::: Data excerpts
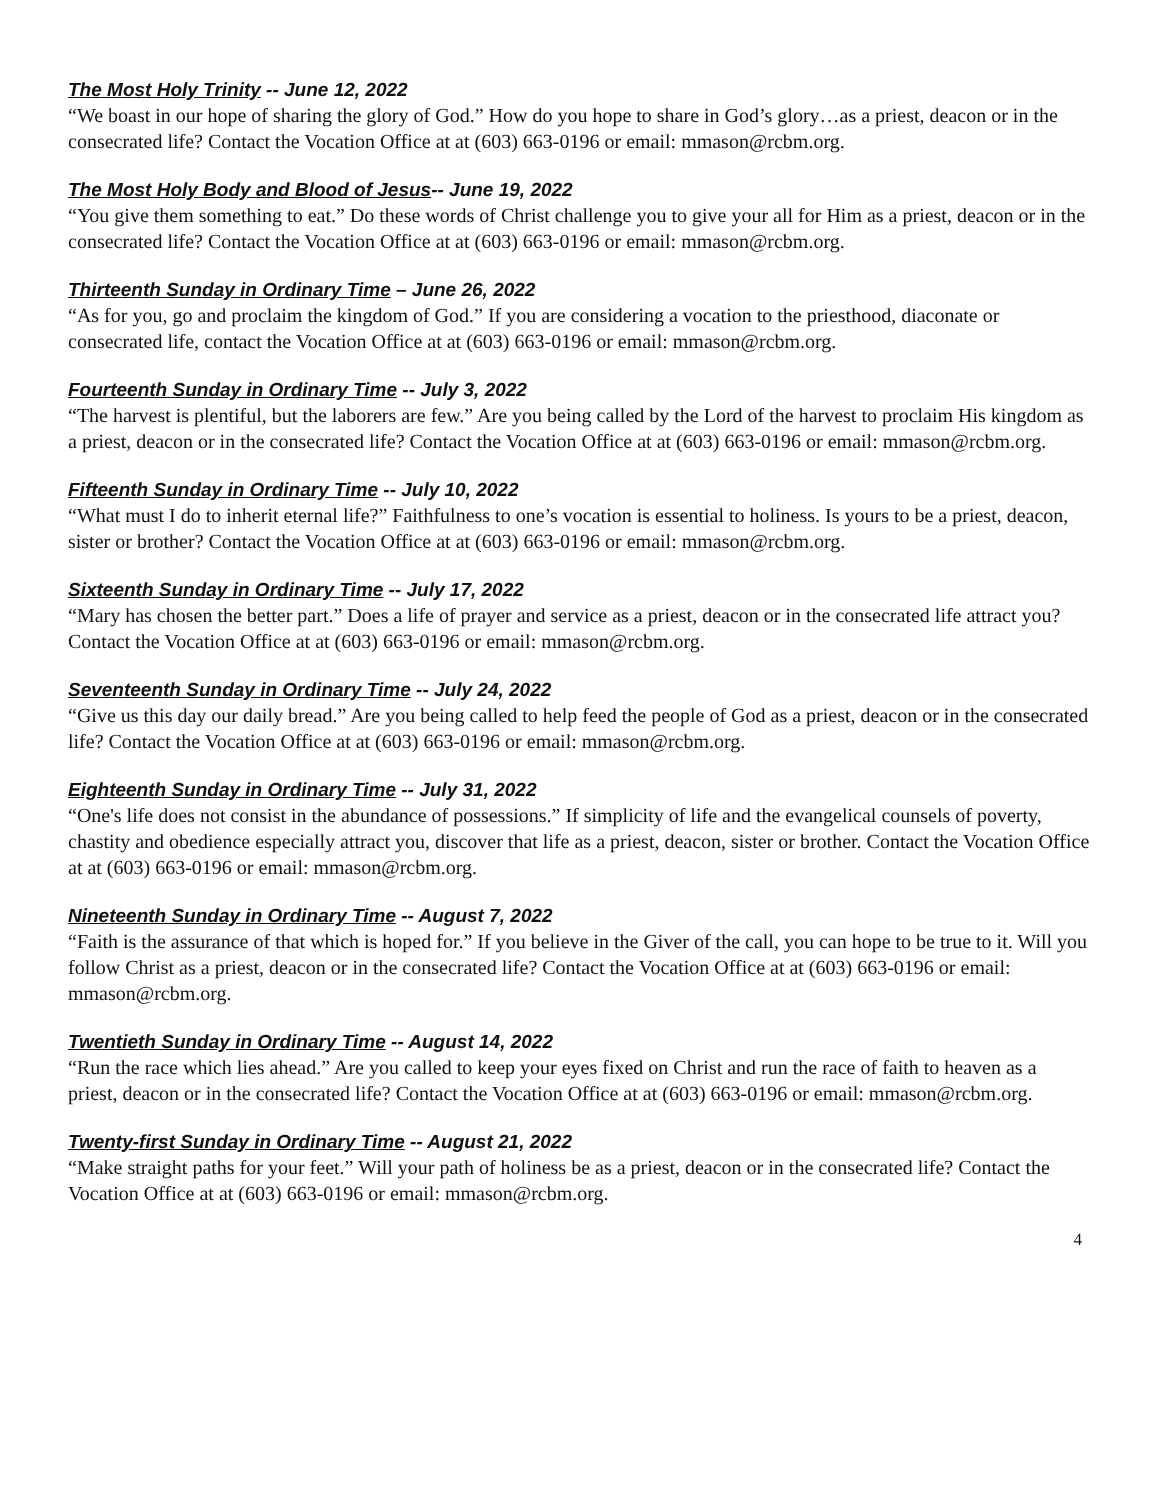The Most Holy Trinity -- June 12, 2022
“We boast in our hope of sharing the glory of God.” How do you hope to share in God’s glory…as a priest, deacon or in the consecrated life? Contact the Vocation Office at at (603) 663-0196 or email: mmason@rcbm.org.
The Most Holy Body and Blood of Jesus-- June 19, 2022
“You give them something to eat.” Do these words of Christ challenge you to give your all for Him as a priest, deacon or in the consecrated life? Contact the Vocation Office at at (603) 663-0196 or email: mmason@rcbm.org.
Thirteenth Sunday in Ordinary Time – June 26, 2022
“As for you, go and proclaim the kingdom of God.” If you are considering a vocation to the priesthood, diaconate or consecrated life, contact the Vocation Office at at (603) 663-0196 or email: mmason@rcbm.org.
Fourteenth Sunday in Ordinary Time -- July 3, 2022
“The harvest is plentiful, but the laborers are few.” Are you being called by the Lord of the harvest to proclaim His kingdom as a priest, deacon or in the consecrated life? Contact the Vocation Office at at (603) 663-0196 or email: mmason@rcbm.org.
Fifteenth Sunday in Ordinary Time -- July 10, 2022
“What must I do to inherit eternal life?” Faithfulness to one’s vocation is essential to holiness. Is yours to be a priest, deacon, sister or brother? Contact the Vocation Office at at (603) 663-0196 or email: mmason@rcbm.org.
Sixteenth Sunday in Ordinary Time -- July 17, 2022
“Mary has chosen the better part.” Does a life of prayer and service as a priest, deacon or in the consecrated life attract you? Contact the Vocation Office at at (603) 663-0196 or email: mmason@rcbm.org.
Seventeenth Sunday in Ordinary Time -- July 24, 2022
“Give us this day our daily bread.” Are you being called to help feed the people of God as a priest, deacon or in the consecrated life? Contact the Vocation Office at at (603) 663-0196 or email: mmason@rcbm.org.
Eighteenth Sunday in Ordinary Time -- July 31, 2022
“One's life does not consist in the abundance of possessions.” If simplicity of life and the evangelical counsels of poverty, chastity and obedience especially attract you, discover that life as a priest, deacon, sister or brother. Contact the Vocation Office at at (603) 663-0196 or email: mmason@rcbm.org.
Nineteenth Sunday in Ordinary Time -- August 7, 2022
“Faith is the assurance of that which is hoped for.” If you believe in the Giver of the call, you can hope to be true to it. Will you follow Christ as a priest, deacon or in the consecrated life? Contact the Vocation Office at at (603) 663-0196 or email: mmason@rcbm.org.
Twentieth Sunday in Ordinary Time -- August 14, 2022
“Run the race which lies ahead.” Are you called to keep your eyes fixed on Christ and run the race of faith to heaven as a priest, deacon or in the consecrated life? Contact the Vocation Office at at (603) 663-0196 or email: mmason@rcbm.org.
Twenty-first Sunday in Ordinary Time -- August 21, 2022
“Make straight paths for your feet.” Will your path of holiness be as a priest, deacon or in the consecrated life? Contact the Vocation Office at at (603) 663-0196 or email: mmason@rcbm.org.
4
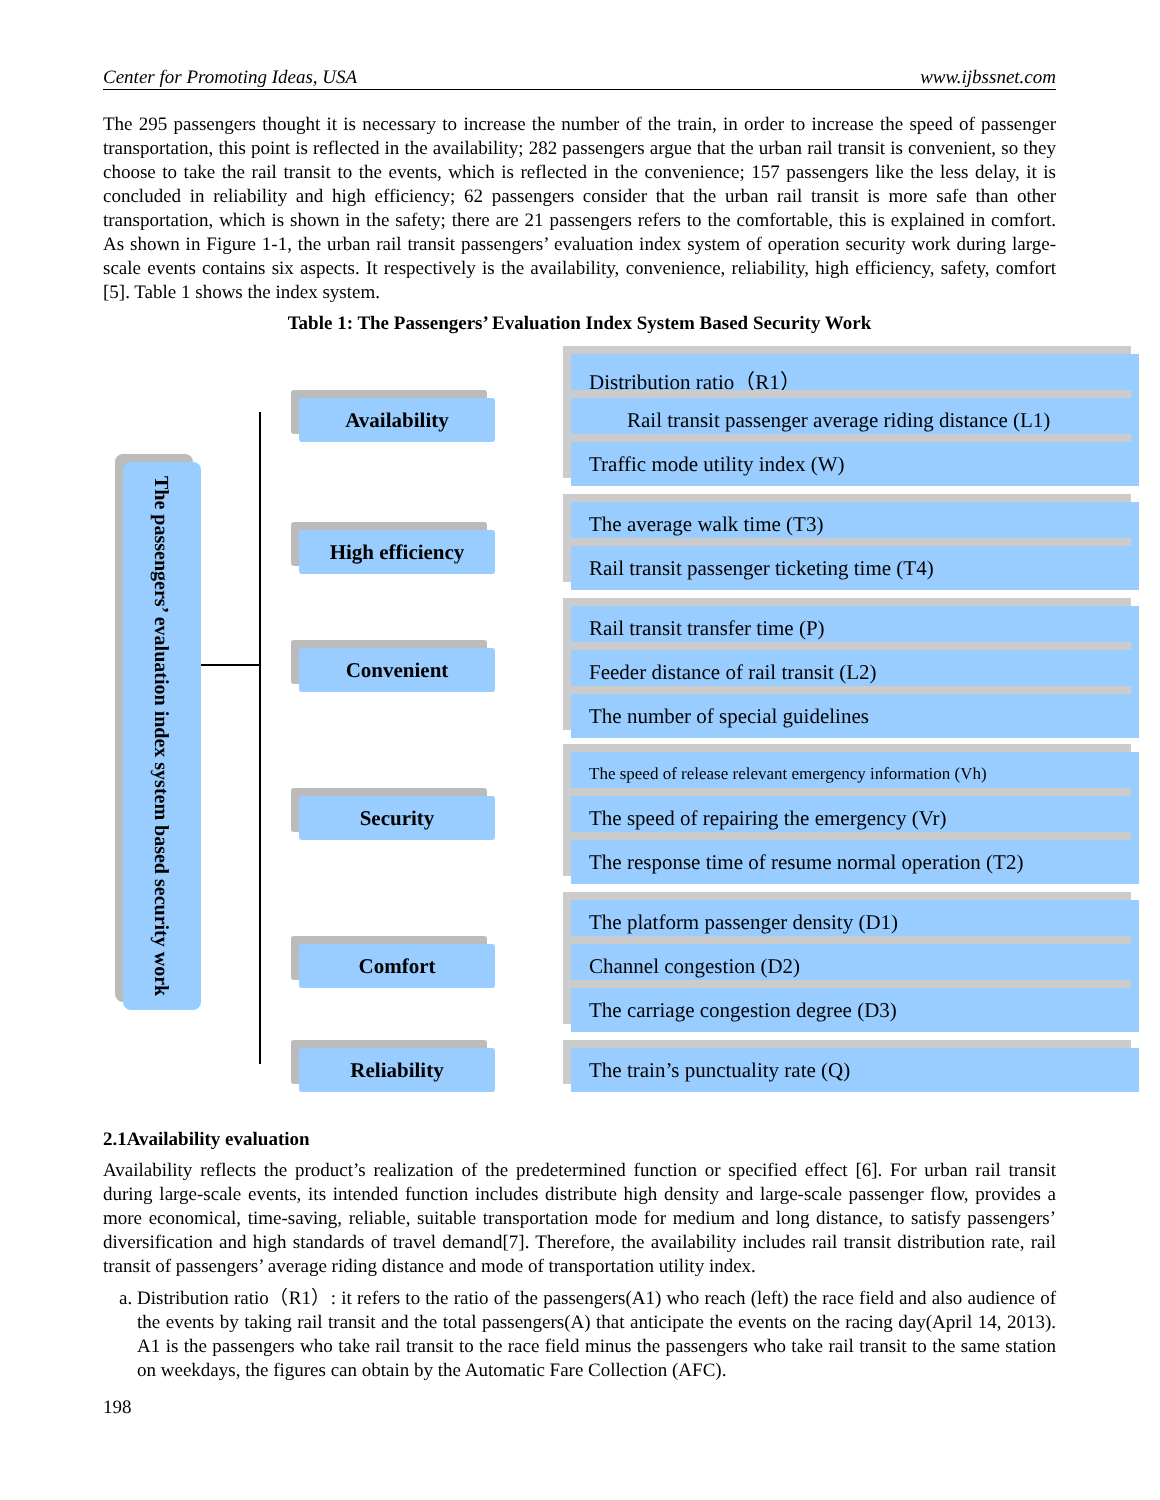Center for Promoting Ideas, USA www.ijbssnet.com
The 295 passengers thought it is necessary to increase the number of the train, in order to increase the speed of passenger transportation, this point is reflected in the availability; 282 passengers argue that the urban rail transit is convenient, so they choose to take the rail transit to the events, which is reflected in the convenience; 157 passengers like the less delay, it is concluded in reliability and high efficiency; 62 passengers consider that the urban rail transit is more safe than other transportation, which is shown in the safety; there are 21 passengers refers to the comfortable, this is explained in comfort. As shown in Figure 1-1, the urban rail transit passengers’ evaluation index system of operation security work during large-scale events contains six aspects. It respectively is the availability, convenience, reliability, high efficiency, safety, comfort [5]. Table 1 shows the index system.
Table 1: The Passengers’ Evaluation Index System Based Security Work
The passengers’ evaluation index system based security work
Availability
High efficiency
Convenient
Security
Comfort
Reliability
Distribution ratio（R1）
Rail transit passenger average riding distance (L1)
Traffic mode utility index (W)
The average walk time (T3)
Rail transit passenger ticketing time (T4)
Rail transit transfer time (P)
Feeder distance of rail transit (L2)
The number of special guidelines
The speed of release relevant emergency information (Vh)
The speed of repairing the emergency (Vr)
The response time of resume normal operation (T2)
The platform passenger density (D1)
Channel congestion (D2)
The carriage congestion degree (D3)
The train’s punctuality rate (Q)
2.1Availability evaluation
Availability reflects the product’s realization of the predetermined function or specified effect [6]. For urban rail transit during large-scale events, its intended function includes distribute high density and large-scale passenger flow, provides a more economical, time-saving, reliable, suitable transportation mode for medium and long distance, to satisfy passengers’ diversification and high standards of travel demand[7]. Therefore, the availability includes rail transit distribution rate, rail transit of passengers’ average riding distance and mode of transportation utility index.
a. Distribution ratio（R1）: it refers to the ratio of the passengers(A1) who reach (left) the race field and also audience of the events by taking rail transit and the total passengers(A) that anticipate the events on the racing day(April 14, 2013). A1 is the passengers who take rail transit to the race field minus the passengers who take rail transit to the same station on weekdays, the figures can obtain by the Automatic Fare Collection (AFC).
198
::::::
Directions for this task => Everything above from the line containing "Table 1: The" through the line containing "The number of special guidelines" must be copied exactly. Nothing outside that range belongs in the answer.

Written response =>
Table 1: The Passengers’ Evaluation Index System Based Security Work
The passengers’ evaluation index system based security work
Availability
High efficiency
Convenient
Security
Comfort
Reliability
Distribution ratio（R1）
Rail transit passenger average riding distance (L1)
Traffic mode utility index (W)
The average walk time (T3)
Rail transit passenger ticketing time (T4)
Rail transit transfer time (P)
Feeder distance of rail transit (L2)
The number of special guidelines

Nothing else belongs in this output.